(Records for this task begins)

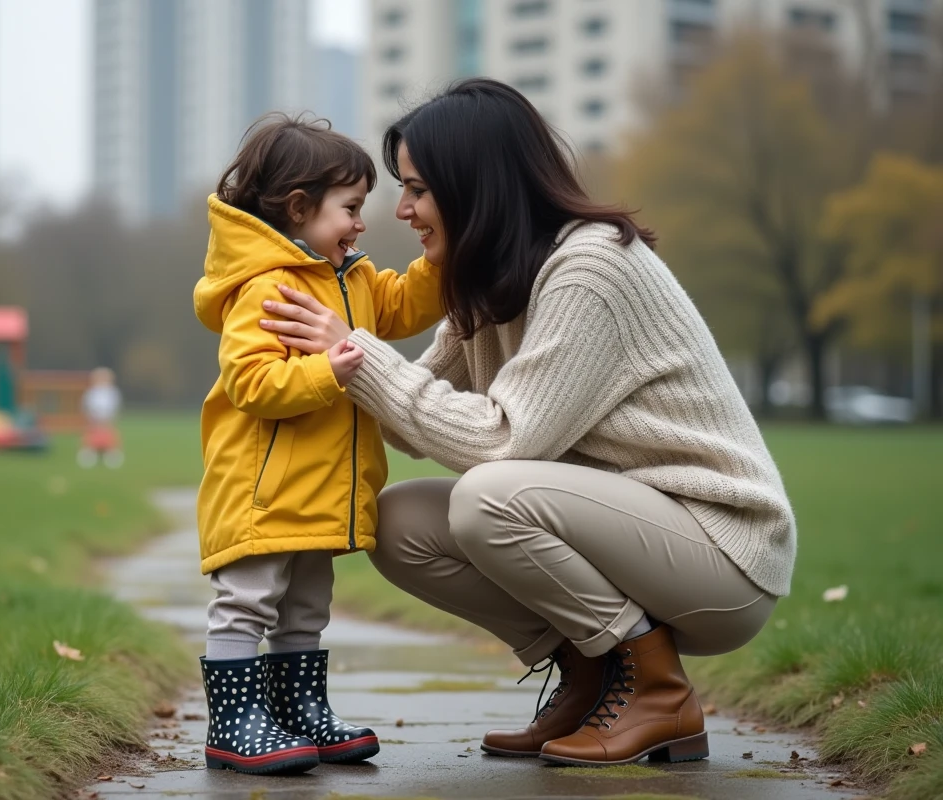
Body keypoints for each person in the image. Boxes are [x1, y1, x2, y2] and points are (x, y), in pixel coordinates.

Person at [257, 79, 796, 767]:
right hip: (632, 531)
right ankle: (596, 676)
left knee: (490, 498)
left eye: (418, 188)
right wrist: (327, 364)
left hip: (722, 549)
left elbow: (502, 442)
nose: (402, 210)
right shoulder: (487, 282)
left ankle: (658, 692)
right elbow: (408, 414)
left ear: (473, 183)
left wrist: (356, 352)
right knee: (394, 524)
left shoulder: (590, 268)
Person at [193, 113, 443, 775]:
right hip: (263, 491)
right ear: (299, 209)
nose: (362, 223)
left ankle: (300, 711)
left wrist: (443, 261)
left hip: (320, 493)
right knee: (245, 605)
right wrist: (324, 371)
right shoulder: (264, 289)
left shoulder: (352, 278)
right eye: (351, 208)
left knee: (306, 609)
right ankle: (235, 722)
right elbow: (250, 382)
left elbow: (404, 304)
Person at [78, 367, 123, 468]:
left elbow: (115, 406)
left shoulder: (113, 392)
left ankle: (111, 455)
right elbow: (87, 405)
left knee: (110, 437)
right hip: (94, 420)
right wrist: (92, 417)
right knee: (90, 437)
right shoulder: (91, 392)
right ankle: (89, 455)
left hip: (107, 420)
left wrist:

(Records for this task ends)

Problem statement
Of all the lines in the data above, show only those that hold the word "shoulder".

Solution to the exercise
right shoulder: (487, 282)
left shoulder: (590, 268)
right shoulder: (264, 289)
left shoulder: (352, 278)
left shoulder: (113, 392)
right shoulder: (91, 392)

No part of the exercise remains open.